中央線 #19 中野駅 其の2
そういえば以前、夜の中野を、と書いていたのを思い出した。
僕は昔、駅の時計が好きだった…らしい。
駅のホームでずっと時計を眺めている子だった。
そんな話を聞いても、本人に記憶はないのだが…
ただ、その理由がはっきりと分かった。
これは確信と言ってもいいと思う。
時計は動き続けている。
基本的に、時計の長針は1分間で6度進む。
その頃、自宅にあった時計は、この長針がじわーっと進むもんで、動いてる様子がわからなかったのだ。
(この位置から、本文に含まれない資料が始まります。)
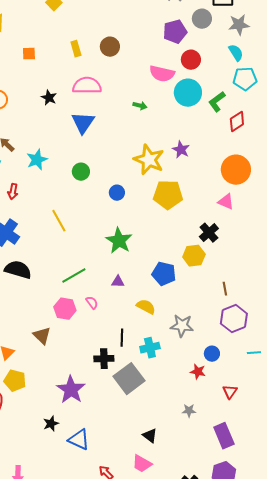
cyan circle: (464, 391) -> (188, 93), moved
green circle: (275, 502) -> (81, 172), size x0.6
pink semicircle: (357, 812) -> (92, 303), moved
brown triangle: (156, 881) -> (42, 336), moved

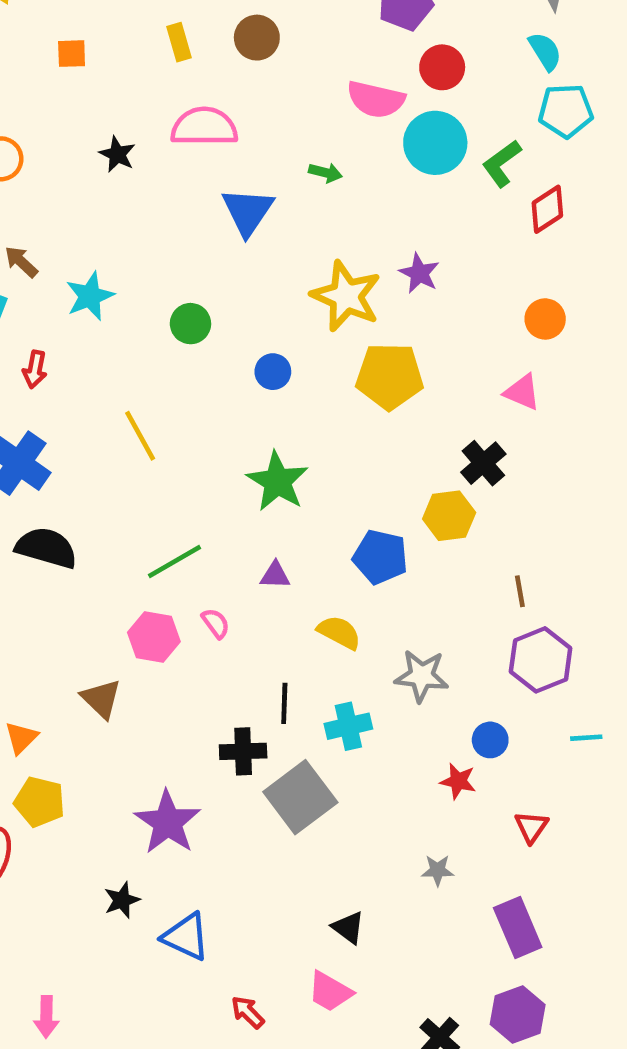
blue triangle: (83, 123) -> (248, 211), moved
orange circle: (236, 170) -> (545, 319), size x0.6

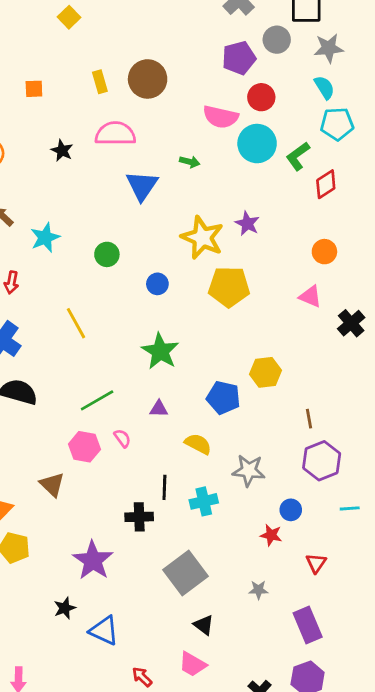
brown circle: (257, 38) -> (148, 79), size x1.4
black cross: (483, 463) -> (351, 323), moved
gray square: (300, 797) -> (185, 573), moved

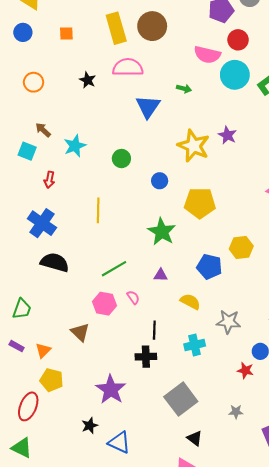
yellow rectangle: (100, 82) -> (116, 28), size x1.8
yellow pentagon: (229, 287) -> (200, 203), moved
yellow line: (76, 323) -> (98, 210), turned 30
black line: (164, 487) -> (154, 330), moved

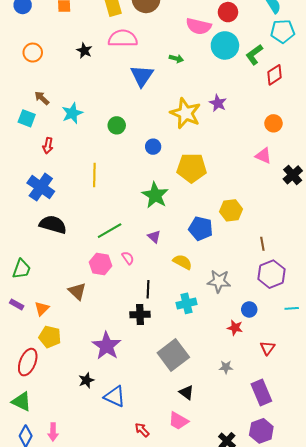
purple triangle: (161, 275) -> (154, 237), turned 40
この6度を60秒かけて動くわけだから、子供の僕にわかるわけがない。
いや、大人になった今だって微妙なところだ。
しかし、当時の駅の時計は1分経つと、カチッと動いたと記憶がある。
この時計の長針が動く瞬間を見るのが、僕はとても好きだったんだ。
この前、会議中になんとなく壁の時計を見ていた時、長針が6度、1分カチッと動いたのに気づいた。
『見た?今、時計の針が動いたぜ』
隣の女子社員に話しかけたら、不思議そうな顔をしていた。
僕はそれを気にせずに、ぼんやりとそんなことを思い出していた。
時が変わる瞬間を、たしかに僕は見たのだ。
そして、
『夜の中野の写真を』と書いていた自分を思い出し、今日に至ったのである。
ほら、
中野ってさ、
時計屋さんが多いイメージがあるじゃない?
最後まで見ていただき、ありがとうございます。